На следующих выборах должны соревноваться Трамп и Сандерс. Несложно представить себе некоторые из пунктов программы этого нового левого движения. Трамп обещает разорвать крупные торговые соглашения, которые защищает Клинтон, а альтернативное обоим левое крыло предложит новые, отличные от прежних международные соглашения, которые будут устанавливать контроль за банковской системой, определять экологические квоты, защищать права трудящихся, этнические и социальные меньшинства и т.д. Главным уроком глобального капитализма стало то, что национальные государства не справляются в одиночку; только международная политика может остановить глобальный капитал.
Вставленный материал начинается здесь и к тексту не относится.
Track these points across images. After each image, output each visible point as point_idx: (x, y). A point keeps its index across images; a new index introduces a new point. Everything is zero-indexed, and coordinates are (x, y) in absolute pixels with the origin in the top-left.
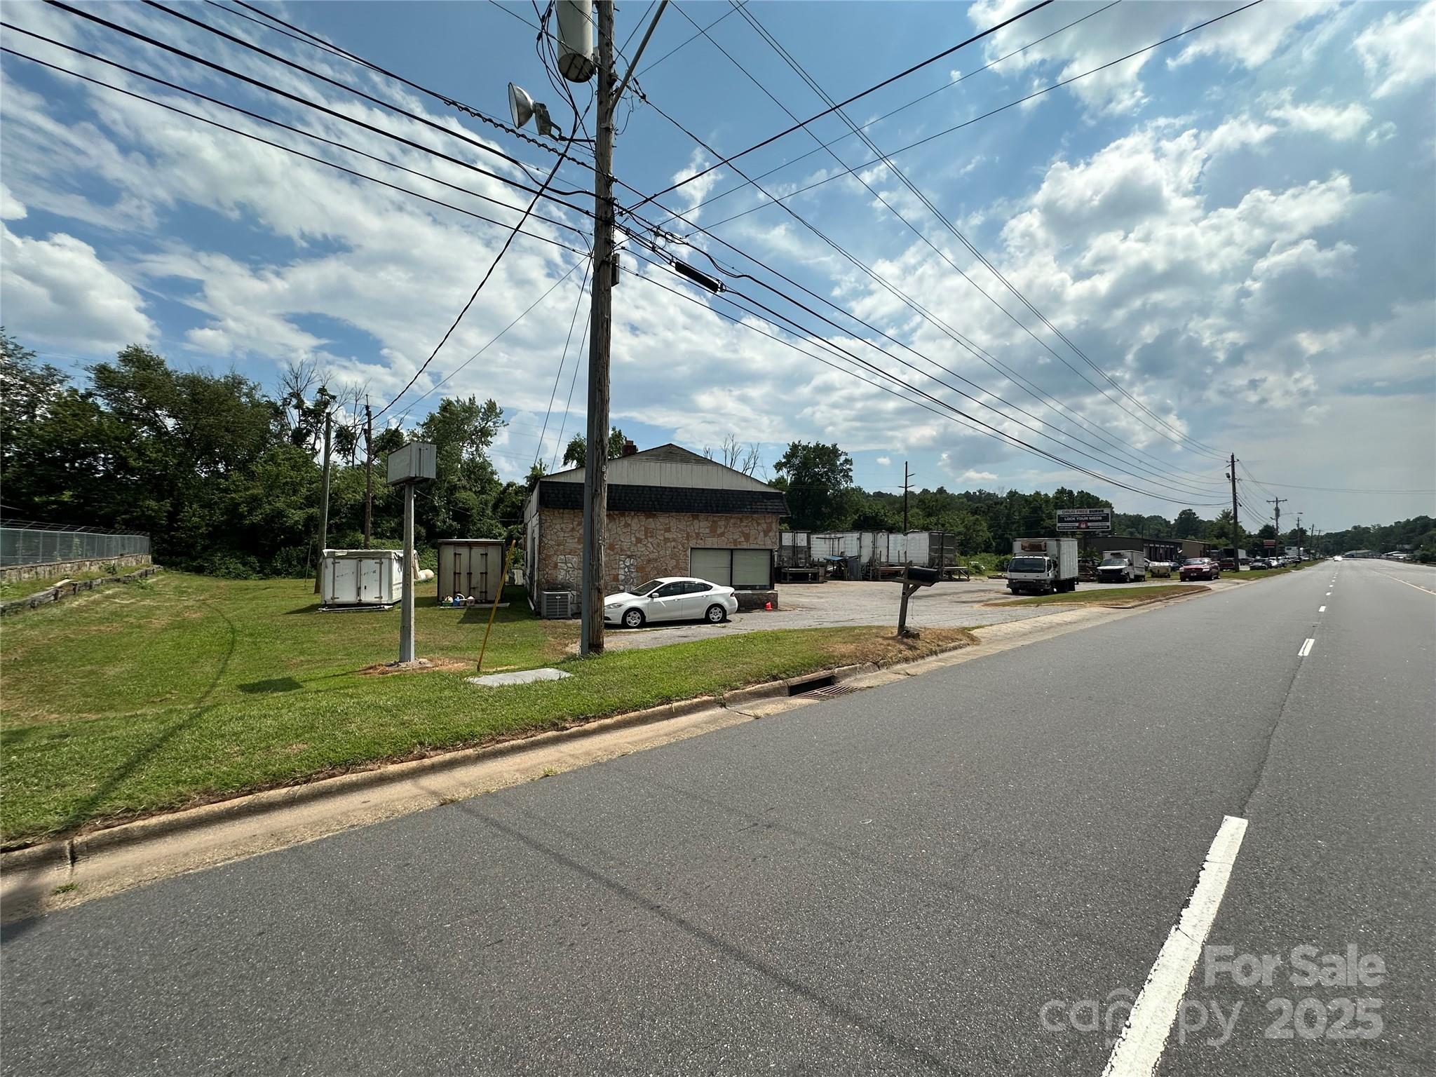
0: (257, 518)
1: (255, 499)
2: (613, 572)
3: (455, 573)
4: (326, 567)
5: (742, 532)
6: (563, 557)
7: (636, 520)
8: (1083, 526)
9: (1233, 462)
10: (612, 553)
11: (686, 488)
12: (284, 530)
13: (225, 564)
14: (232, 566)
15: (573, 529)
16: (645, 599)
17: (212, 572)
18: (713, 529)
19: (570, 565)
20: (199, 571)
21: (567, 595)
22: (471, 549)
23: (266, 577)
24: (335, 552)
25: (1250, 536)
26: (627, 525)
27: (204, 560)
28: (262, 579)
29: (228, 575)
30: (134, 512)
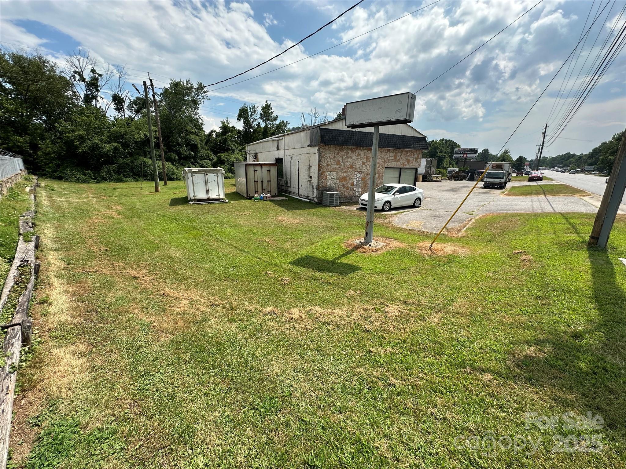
0: (84, 148)
1: (81, 137)
2: (352, 181)
3: (255, 181)
4: (188, 178)
5: (407, 159)
6: (330, 173)
7: (363, 152)
8: (465, 156)
9: (546, 127)
10: (351, 170)
11: (386, 134)
12: (101, 155)
13: (74, 174)
14: (78, 176)
15: (334, 157)
16: (391, 196)
17: (67, 180)
18: (395, 157)
19: (332, 177)
20: (60, 178)
21: (338, 194)
22: (262, 167)
23: (99, 182)
24: (191, 170)
25: (513, 160)
26: (359, 155)
27: (61, 172)
28: (97, 183)
29: (77, 181)
30: (9, 143)
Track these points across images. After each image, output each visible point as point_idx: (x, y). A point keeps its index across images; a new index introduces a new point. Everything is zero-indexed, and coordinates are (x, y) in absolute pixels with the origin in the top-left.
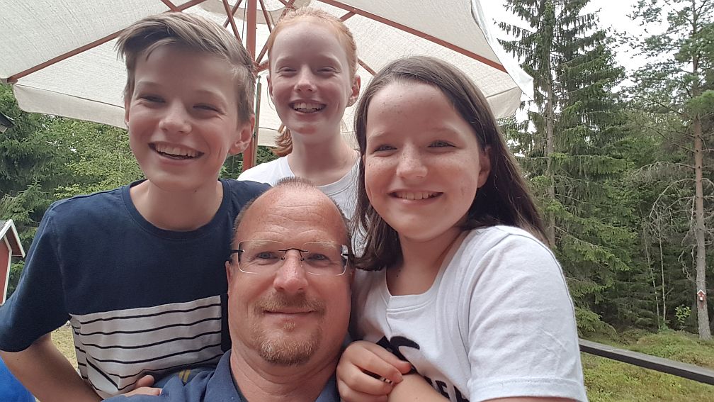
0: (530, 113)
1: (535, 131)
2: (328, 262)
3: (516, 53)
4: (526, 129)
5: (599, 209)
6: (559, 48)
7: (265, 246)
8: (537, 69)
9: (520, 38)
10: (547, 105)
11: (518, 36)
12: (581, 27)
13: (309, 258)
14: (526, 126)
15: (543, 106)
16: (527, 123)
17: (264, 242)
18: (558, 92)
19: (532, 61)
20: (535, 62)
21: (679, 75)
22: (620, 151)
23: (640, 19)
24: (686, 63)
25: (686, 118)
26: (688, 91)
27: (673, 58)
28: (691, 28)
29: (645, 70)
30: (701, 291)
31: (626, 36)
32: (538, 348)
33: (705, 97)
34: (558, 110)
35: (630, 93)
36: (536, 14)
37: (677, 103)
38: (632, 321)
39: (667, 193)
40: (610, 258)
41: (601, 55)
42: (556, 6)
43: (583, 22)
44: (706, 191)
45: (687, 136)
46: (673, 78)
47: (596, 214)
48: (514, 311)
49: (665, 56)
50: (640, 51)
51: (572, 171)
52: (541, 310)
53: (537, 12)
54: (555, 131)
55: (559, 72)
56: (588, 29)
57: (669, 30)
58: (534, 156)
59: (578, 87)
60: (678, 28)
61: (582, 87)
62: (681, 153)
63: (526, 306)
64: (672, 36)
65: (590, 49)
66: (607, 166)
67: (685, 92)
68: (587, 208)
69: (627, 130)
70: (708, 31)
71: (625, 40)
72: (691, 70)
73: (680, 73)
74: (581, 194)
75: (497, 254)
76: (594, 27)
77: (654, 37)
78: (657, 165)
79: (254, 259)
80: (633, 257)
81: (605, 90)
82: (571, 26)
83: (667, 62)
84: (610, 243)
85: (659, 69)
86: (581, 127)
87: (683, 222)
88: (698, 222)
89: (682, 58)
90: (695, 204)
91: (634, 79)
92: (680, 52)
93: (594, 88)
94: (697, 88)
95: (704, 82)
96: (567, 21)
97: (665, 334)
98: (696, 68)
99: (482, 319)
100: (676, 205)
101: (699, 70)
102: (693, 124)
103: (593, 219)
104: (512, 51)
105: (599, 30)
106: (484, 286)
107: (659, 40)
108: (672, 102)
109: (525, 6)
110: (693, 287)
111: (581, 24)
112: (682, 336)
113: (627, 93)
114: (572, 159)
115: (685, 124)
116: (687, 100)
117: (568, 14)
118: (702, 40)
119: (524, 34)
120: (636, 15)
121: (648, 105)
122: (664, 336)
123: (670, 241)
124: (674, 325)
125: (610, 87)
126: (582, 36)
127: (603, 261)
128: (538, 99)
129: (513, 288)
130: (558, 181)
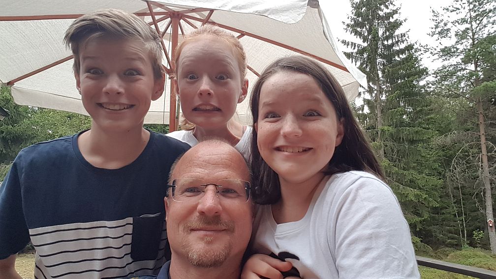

Один левый антикоммунист сказал мне однажды, что Сталин сделал одно хорошее дело — напугал западные державы. То же самое можно сказать и о Трампе: его сильной чертой является то, что он пугает либералов. После Второй мировой войны западные державы усвоили урок и сконцентрировались на собственных недостатках, что привело их к созданию Государства всеобщего благоденствия. Способны ли наши либералы на нечто подобное?
И все же, прежде чем закончить, вернемся к Марин Ле Пен. Кое в чем она попала прямо в цель: 2017 год будет для Европы моментом истины. Одинокая, втиснутая между США и Россией, она должна придумать себя заново или погибнуть. Европа станет великим полем битвы в 2017 году, и на карту поставлено самое сердце европейской эмансипации.